Shark Tank’s producer, Mark Burnett, who was behind Survivor and The Apprentice, tinkered with the cast in season three, replacing the bland, taciturn infomercial honcho Kevin Harrington with the garrulous and often caustic Cuban. It was like a basketball coach who found the one player he needed to make his team into a championship contender. The addition of Cuban, who’s much richer than the rest of them, is the equivalent of Larry Bird joining the 1979-80 Boston Celtics.

Burnett made his show into a boy’s club, so there’s normally just one female shark—either it’s brassy NYC real estate mogul Barbara Corcoran or Lori Grenier, aka “The Queen of QVC.” Corcoran holds back nothing—she once called fellow shark Daymond John, founder of FUBU apparel company, “a short man,” and John hadn’t even provoked her. Tech mogul company Robert Herjavec’s the “nice guy” shark who often bristles at the abrasive comments his fellow Canadian, Kevin O’Leary, who doesn’t act Canadian at all, makes to some hapless contestants, perhaps as “tough love.” O’Leary co-founded and sold The Learning Company to Mattel for $4.2 billion—a bad deal for Mattel, by consensus.

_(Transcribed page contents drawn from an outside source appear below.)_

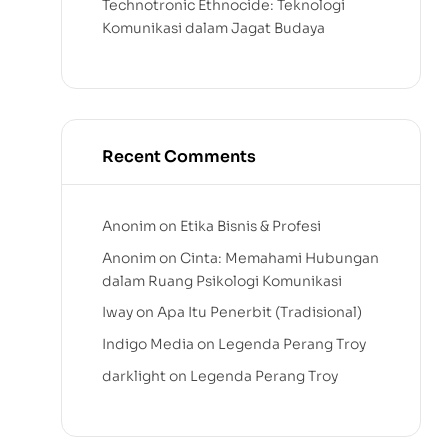
Technotronic Ethnocide: Teknologi
Komunikasi dalam Jagat Budaya
Recent Comments
Anonim
on
Etika Bisnis & Profesi
Anonim
on
Cinta: Memahami Hubungan
dalam Ruang Psikologi Komunikasi
Iway
on
Apa Itu Penerbit (Tradisional)
Indigo Media
on
Legenda Perang Troy
darklight
on
Legenda Perang Troy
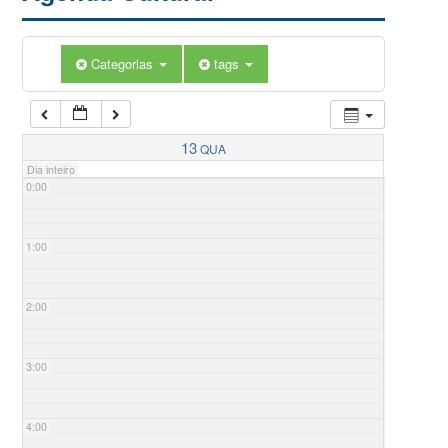
Categorias
tags
13
QUA
Dia inteiro
0:00
1:00
2:00
3:00
4:00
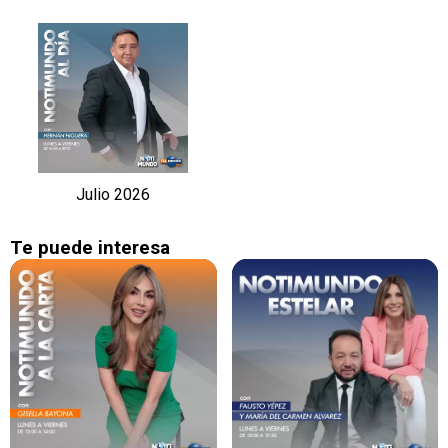
Julio 2026
Te puede interesa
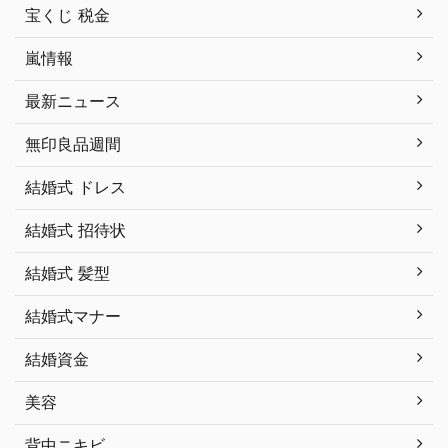
宝くじ 税金
嵐情報
最新ニュース
無印良品週間
結婚式 ドレス
結婚式 招待状
結婚式 髪型
結婚式マナー
結婚資金
美容
背中ニキビ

O’Leary, who only half-facetiously calls himself Mr. Wonderful, plays the “heavy” role that Simon Cowell performed on American Idol, but he’s genuinely funny too. When someone turns down his offer and begins to walk off the set, he’ll often yell, “You’re dead to me.” He told a contestant who was crying, "Don't cry about money. It never cries for you." O’Leary’s essential to the show’s success. He’s the hard guy, but also the main provider of humor, if not the only one. O’Leary’s a socialist’s nightmare—an unrepentant capitalist who brags about his love of money and the $2000 bottle of wine he drank last night. He rails against the “murder” of money, by which he means throwing it away on a bad investment. A signature O’Leary line: “I’m a very simple man. I just want to make money. I can listen to anyone until I get to the point where I can’t make any money and that’s where I’m at with you.”

Don’t overvalue your company if you want to court the sharks—they see that as greed. Make it clear the sharks will be able to get their money back in a reasonable time period, a make-or-break issue. Don’t talk about sales “potential.” Tell the sharks you have a pile of inventory parked in a warehouse and be prepared to explain it, though you’ll most likely fail. That’s one of the biggest warning bells on the show—it tells the sharks you’re either lazy or can’t sell.

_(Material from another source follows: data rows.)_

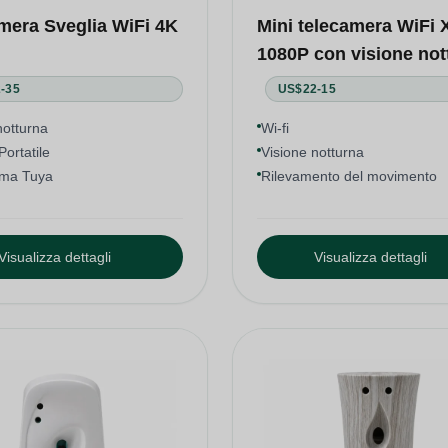
mera Sveglia WiFi 4K
Mini telecamera WiFi 
1080P con visione not
-35
US$22-15
notturna
Wi-fi
Portatile
Visione notturna
ema Tuya
Rilevamento del movimento
Visualizza dettagli
Visualizza dettagli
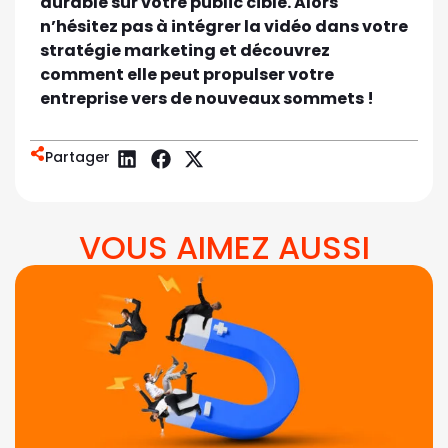
durable sur votre public cible. Alors
n’hésitez pas à intégrer la vidéo dans votre
stratégie marketing et découvrez
comment elle peut propulser votre
entreprise vers de nouveaux sommets !
Partager
VOUS AIMEZ AUSSI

A memorable moment on the show came when a guy who was trying to pitch a massage business revealed his minuscule sales figures. “You did 30 people in four years?” O’Leary asked him in disbelief. Bringing up your strong sales figures is the single best way to get a once-skeptical shark’s eyes to sparkle—it never fails. They emit a collective purr. It makes you think that someone could go on the show, tell them their sales numbers and margins and walk away with a deal for “product x.”

Reality shows are mindless fluff, but Shark Tank has teaching potential. Budding entrepreneurs could learn how to impress investors, and the pitfalls to avoid. Don’t call Cuban “Cubes.” One guy tried that and Cuban said he was dropping out of the negotiation.

Shark Tank’s not for hardcore socialists, for whom the sight of five cocky moguls gathered in one room could make them verklempt. On the other hand, performative socialists like actor Jim Carrey and other woke Hollywood luminaries would probably dig it. It’s not clear how much of the utility, pleasure, nourishment, or entertainment Shark Tank contestants offer the public would be available under socialism. Bernie Sanders has said, “You don't necessarily need a choice of 23 underarm spray deodorants or of 18 different pairs of sneakers when children are hungry in this country.”

This is an implied threat of government control of the deodorant and sneaker businesses, and the private sector in general. Who knows, maybe Bernie would want to limit the number of cat drawing websites too. That’s the thing about dyed-in-the-wool socialists—they just don’t have much of a sense of humor.